I met loads of migrant Geordies in Oslo, they seemed okay.
(, Tue 29 Apr 2014, 18:48, 6 replies)
Hilarious story at the expense of my ex-wife
About 2 weeks after our first date we decided to go on holiday together, to Portugal, over the Christmas break.

On the 25th, the future Mrs Punch wished everyone 'Buena Vista', despite being repeatedly informed that 'Boas Festas' was Portuguese for Merry Christmas and Buena Vista is Spanish for 'lovely view' (or something to do with Disney).
(, Tue 29 Apr 2014, 17:01, 12 replies)
To Flanders Fields The Idiots Go, but only if they can survive the ferry.
Just to clarify, my previous story was written by my twatty friend who discovered my laptop open at this site. Most of you agree that it was quite cringeworthy. God knows if it was true. This story, however, is real and my own.

It was my last year of high school, and we were on a trip to Belgium to see the WW1 battlefields. We were perfectly equipped with sod all apart from a Gameboy and about 80 euros each. The mishaps happened when we discovered that our ferry cabins going from Hull would be next to where about 2 stag dos and a hen party were staying. Needless to say, our group encountered them all at about 11pm at the bar area when they were completely hammered. I remember one of my friends trying to dance, then tripping over a lorry driver gyrating on the dance floor.

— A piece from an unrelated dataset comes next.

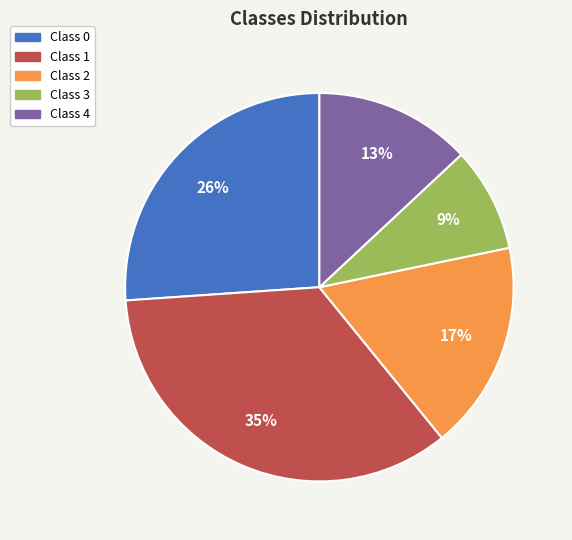

Does any single category account for the majority?

No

We discovered a shirtless bald man asleep outside our cabin the next morning. Our misadventures continued in Bruges, where we were assaulted by the plague of mimes rampant in many European cities, attacked by Belgian cyclists and ripped off when clubbing our money together to by a second hand guitar. After we got to our hotel, we were reliably told that 'we shouldn't get too settled on this floor, because a girl's school will be needing rooms too'. As we were testosterone-crazed teenagers, we couldn't believe our ears. Later, we discovered that it was an all girls primary school.

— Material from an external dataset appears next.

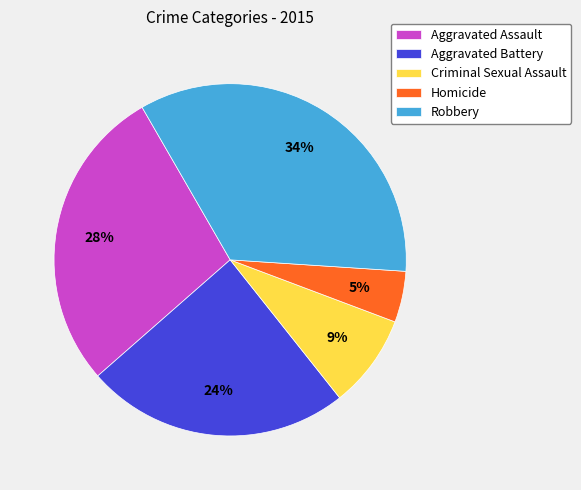

Rank the categories by value from highest to lowest.

Robbery, Aggravated Assault, Aggravated Battery, Criminal Sexual Assault, Homicide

Worse came when I cut myself on barbed wire in Sanctuary wood and nearly got tetanus, my friend got food poisoning from a Belgian burger and a teacher was detained by customs. My friend Charlie, having collapsed and subsequently recovered, had demanded his phone returned. it was, but he wasn't happy. The porn certainly hadn't got there by itself.

Afterwards we discovered that our dorm had put 100 consecutive hours into pokemon emerald.
(, Tue 29 Apr 2014, 16:54, 12 replies)
when i was about 11, we went to california for my parents' holiday of a lifetime. none of us had been to america before, and we were absolutely beside ourselves with excitement
that's a long flight with and for 2 young kids, and we were all beside ourselves and exhausted when we landed. we stood at the airport, blinking around at all the strange but familiar things. finally, we got to passport control, where an enormous american man approached us. our first ever american! and he began...

"y'alright wack? know what i mean, like?"

in the thickest scouse accent you've ever heard. goddammit liverpool.